Unable to Download big models #644

Open tommy87 opened 8 years ago

tommy87 commented 8 years ago

When try to download a big model (Total learned parameters: 192,498,050) i get the message:

Error: unable to connect to NVIDIA DIGITS

and the log file says: [1271] [CRITICAL] WORKER TIMEOUT (pid: 5706) [1271] [CRITICAL] WORKER TIMEOUT (pid: 5706) [5852] [INFO] Booting worker with pid: 5852

lukeyeager commented 8 years ago

Sorry about that. That's annoying. The problem is that DIGITS is working really hard to compress your huge file, and it can't get the job done before hitting the gunicorn timeout. If you use a link like:

/models/20160317-160504-f18c/download.tar

Instead of

/models/20160317-160504-f18c/download

Then you'll get the uncompressed tarball, which DIGITS should be able to create before it hits the timeout (full list of allowed extensions here).

If that still doesn't work, you should be able to change the gunicorn timeout value (http://docs.gunicorn.org/en/stable/settings.html#timeout). I think you'd want to add timeout = 60 to /usr/share/digits/gunicorn_config.py and restart your server, but I haven't tested it. Let me know if it comes to that and I can help you.

tommy87 commented 7 years ago

sorry i forget to answer, but increasing the timeout has helped me :)

But maybe you shouldn't wait for a timeout, i think it is better to ask the worker how far he is and if he doesn't response or have no progress then you can break the process

lukeyeager commented 7 years ago

The problem is that we don't currently use a worker to do the compression - it's done by the server process.
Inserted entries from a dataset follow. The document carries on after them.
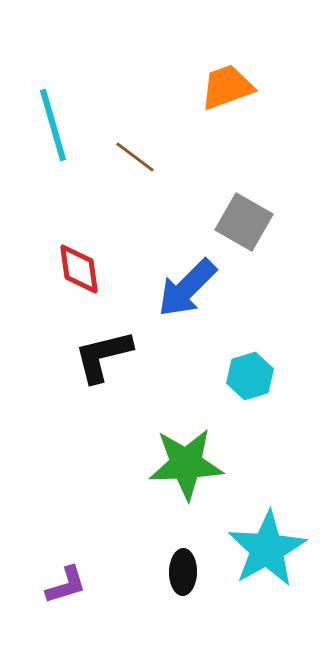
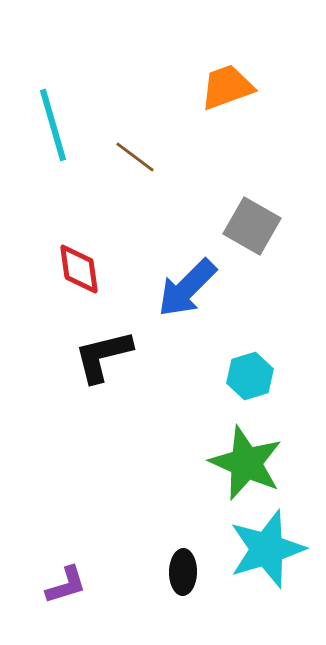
gray square: moved 8 px right, 4 px down
green star: moved 60 px right, 1 px up; rotated 26 degrees clockwise
cyan star: rotated 12 degrees clockwise
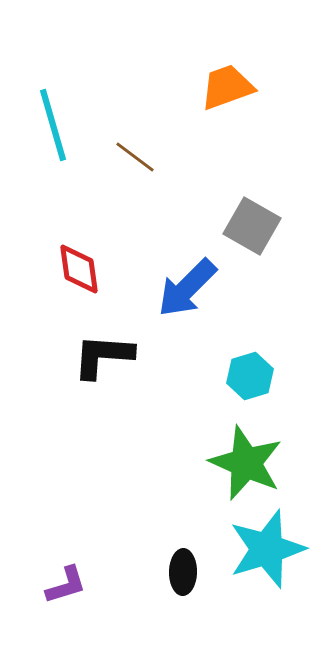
black L-shape: rotated 18 degrees clockwise
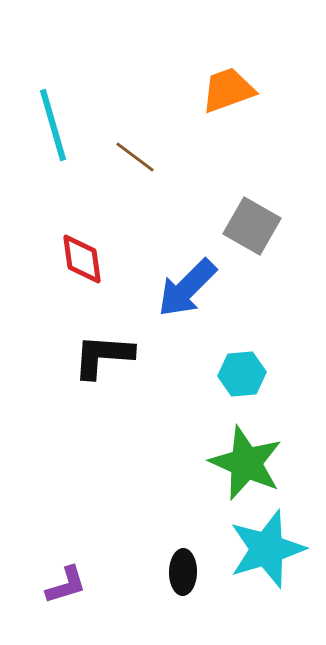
orange trapezoid: moved 1 px right, 3 px down
red diamond: moved 3 px right, 10 px up
cyan hexagon: moved 8 px left, 2 px up; rotated 12 degrees clockwise
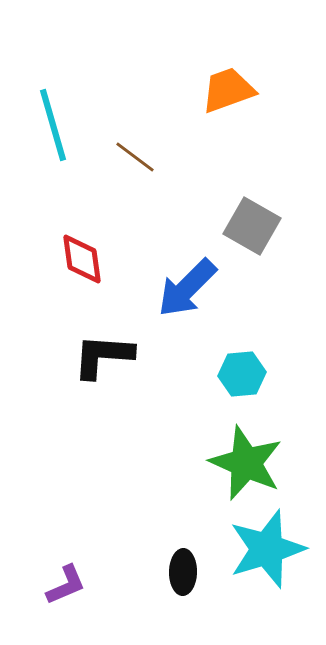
purple L-shape: rotated 6 degrees counterclockwise
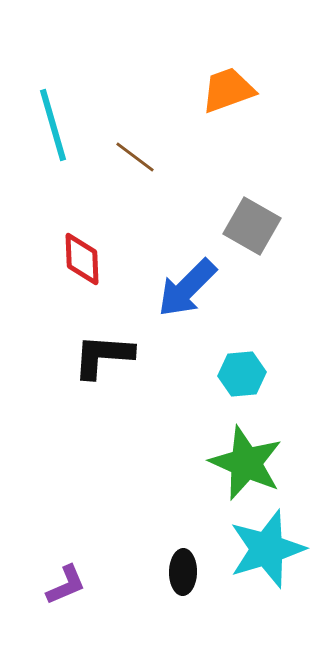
red diamond: rotated 6 degrees clockwise
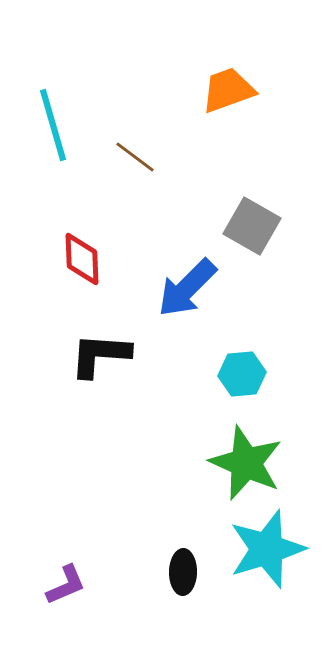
black L-shape: moved 3 px left, 1 px up
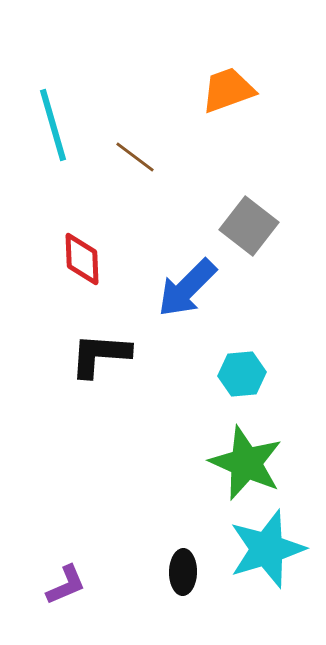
gray square: moved 3 px left; rotated 8 degrees clockwise
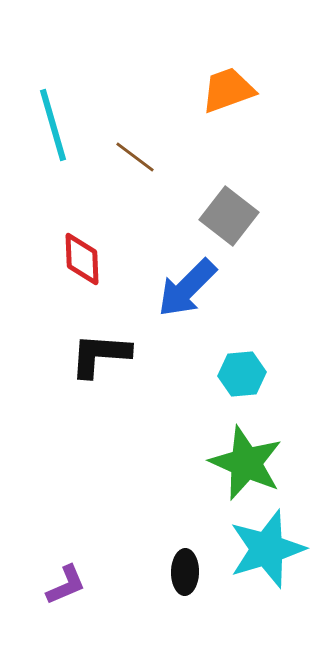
gray square: moved 20 px left, 10 px up
black ellipse: moved 2 px right
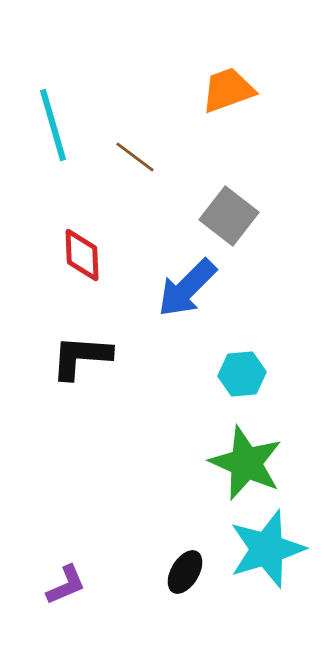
red diamond: moved 4 px up
black L-shape: moved 19 px left, 2 px down
black ellipse: rotated 30 degrees clockwise
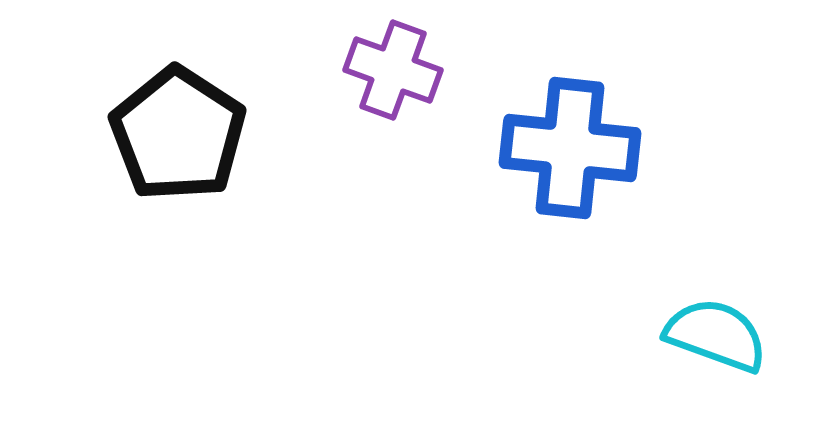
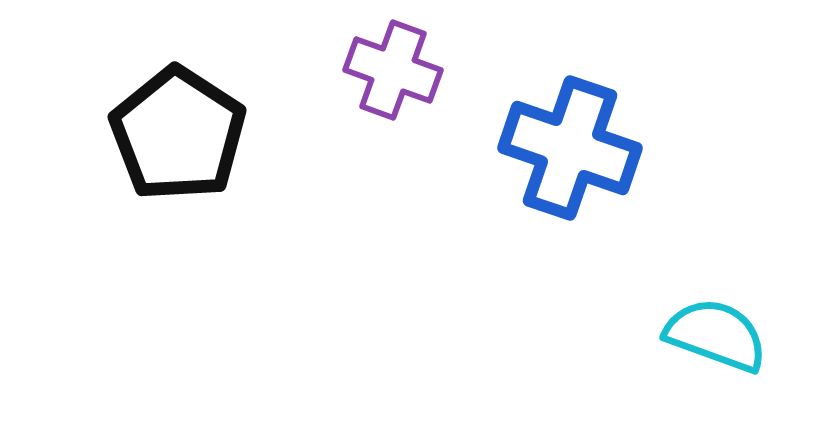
blue cross: rotated 13 degrees clockwise
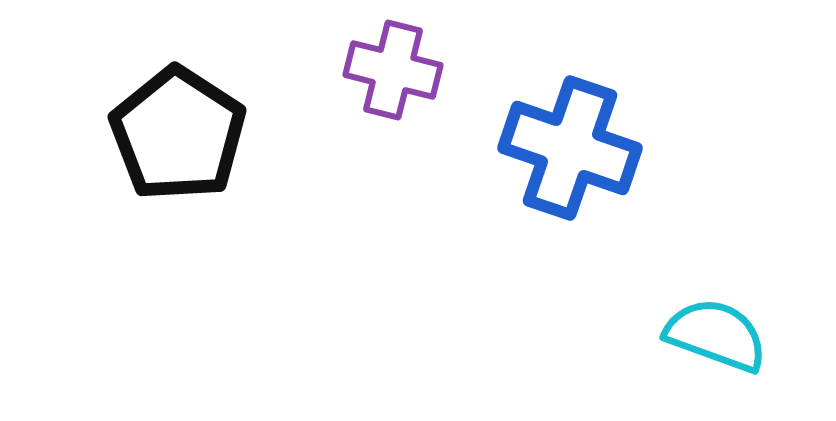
purple cross: rotated 6 degrees counterclockwise
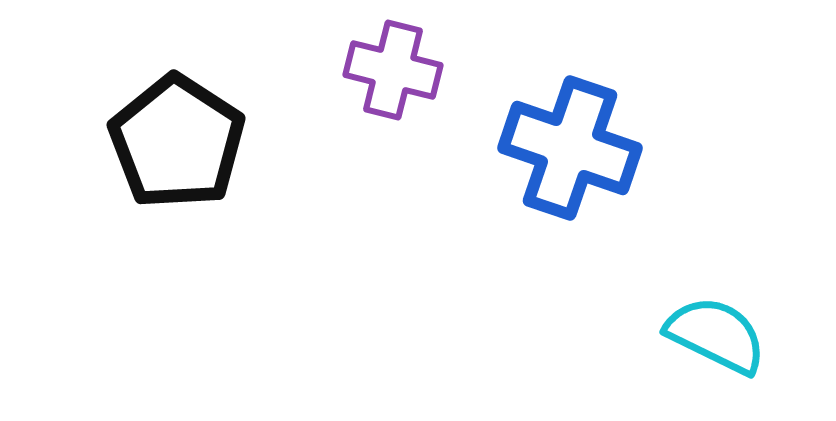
black pentagon: moved 1 px left, 8 px down
cyan semicircle: rotated 6 degrees clockwise
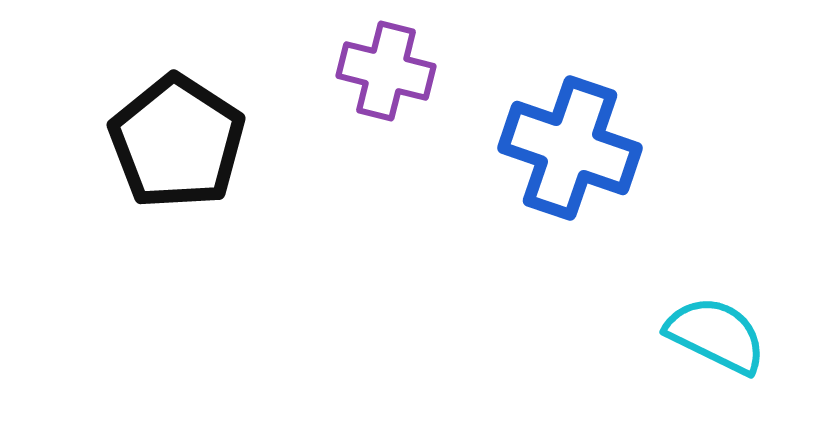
purple cross: moved 7 px left, 1 px down
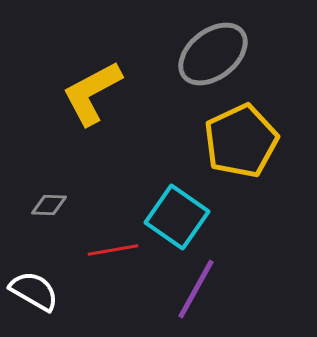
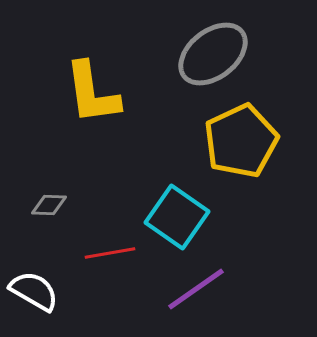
yellow L-shape: rotated 70 degrees counterclockwise
red line: moved 3 px left, 3 px down
purple line: rotated 26 degrees clockwise
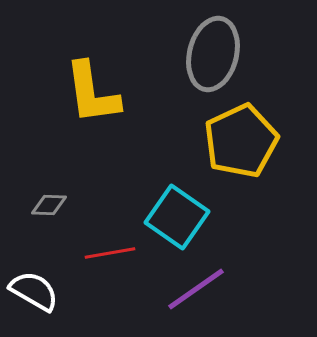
gray ellipse: rotated 38 degrees counterclockwise
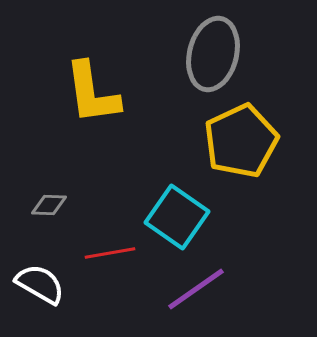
white semicircle: moved 6 px right, 7 px up
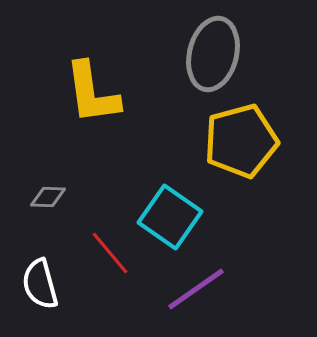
yellow pentagon: rotated 10 degrees clockwise
gray diamond: moved 1 px left, 8 px up
cyan square: moved 7 px left
red line: rotated 60 degrees clockwise
white semicircle: rotated 135 degrees counterclockwise
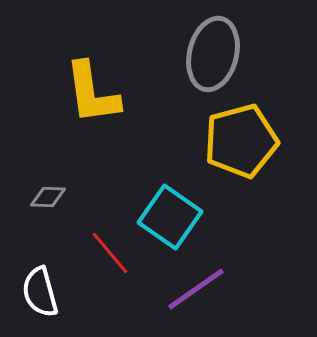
white semicircle: moved 8 px down
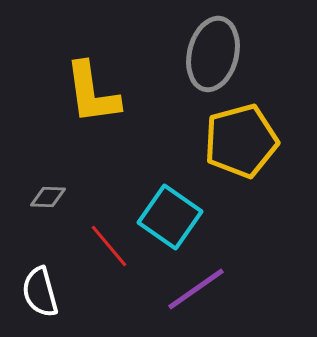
red line: moved 1 px left, 7 px up
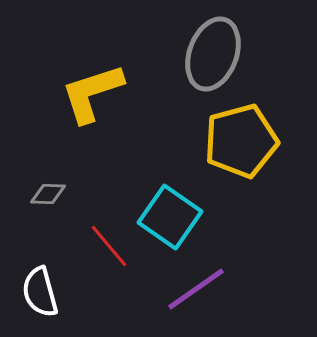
gray ellipse: rotated 6 degrees clockwise
yellow L-shape: rotated 80 degrees clockwise
gray diamond: moved 3 px up
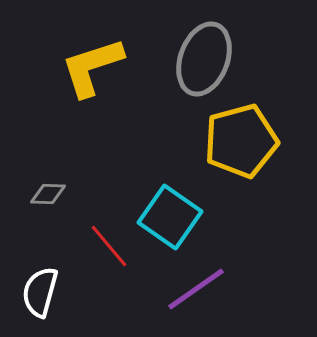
gray ellipse: moved 9 px left, 5 px down
yellow L-shape: moved 26 px up
white semicircle: rotated 30 degrees clockwise
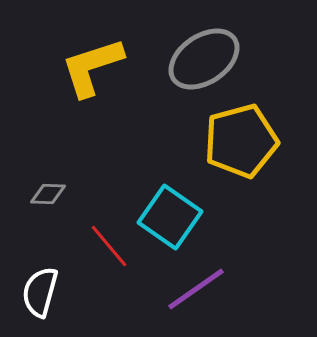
gray ellipse: rotated 36 degrees clockwise
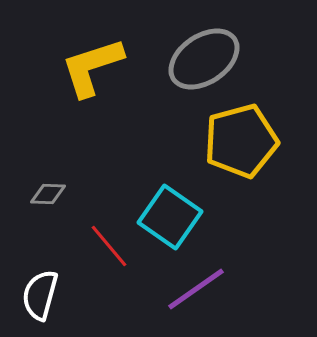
white semicircle: moved 3 px down
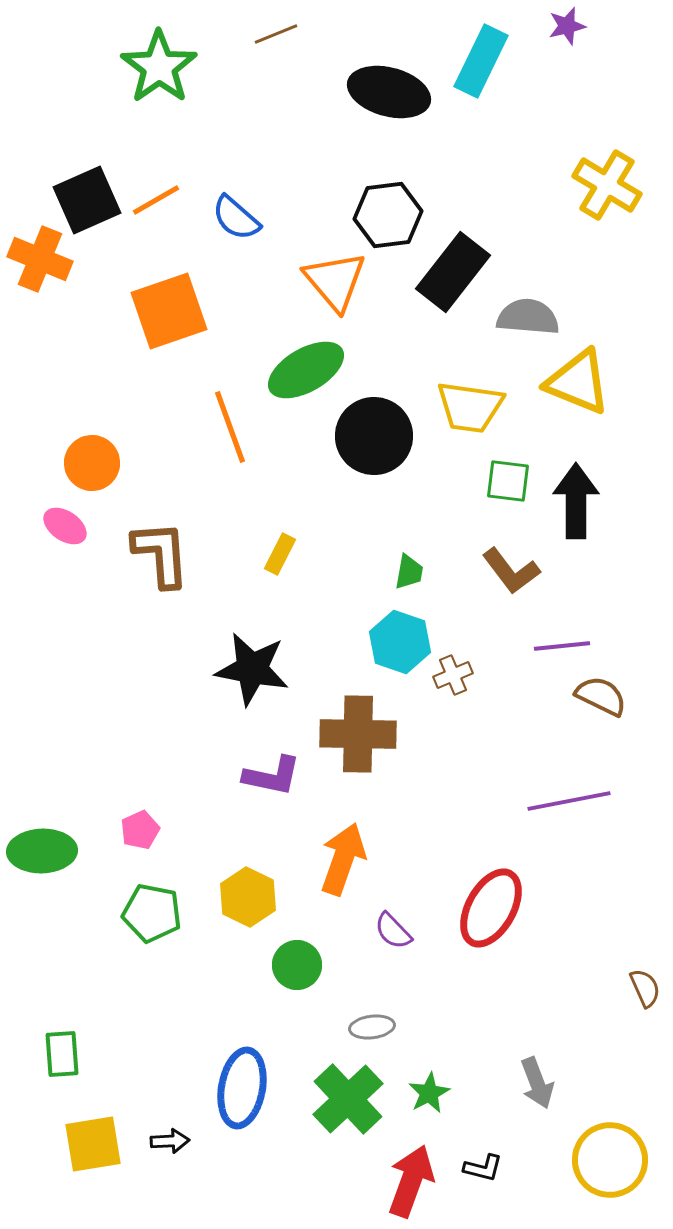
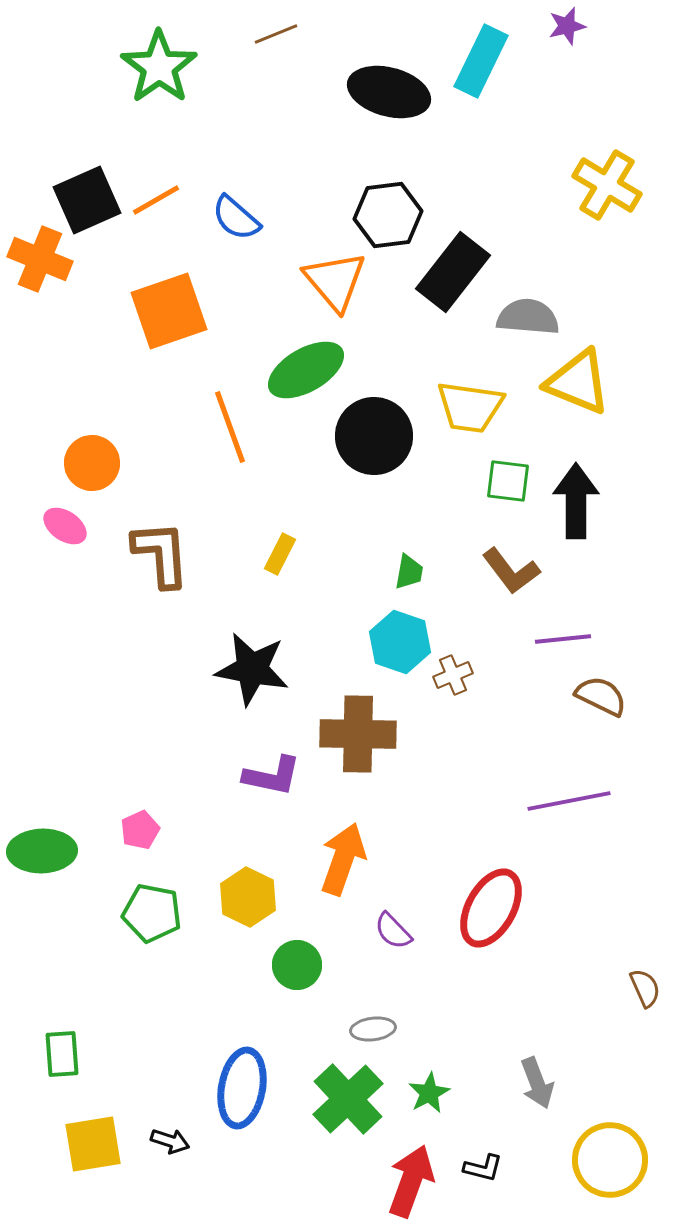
purple line at (562, 646): moved 1 px right, 7 px up
gray ellipse at (372, 1027): moved 1 px right, 2 px down
black arrow at (170, 1141): rotated 21 degrees clockwise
That's why the server locks up.

Glad to hear the timeout hack was helpful!

lukeyeager commented 7 years ago

By removing gunicorn in https://github.com/NVIDIA/DIGITS/pull/1127, we've sort of sidestepped the issue for now since you'll be accessing Flask through werkzeug now.

But we still need to address the fact that the server locks up when zipping a big model.

andrewcar commented 6 years ago

By navigating to /usr/share/digits/digits/jobs/ you can see the individual job folders that contain the .caffemodel, .prototxt, .solverstate, .pickle, and .log files.

I was able to "scp" the caffemodel that was failing every time from the GUI download button in DIGITS.

If anyone has any questions, let me know.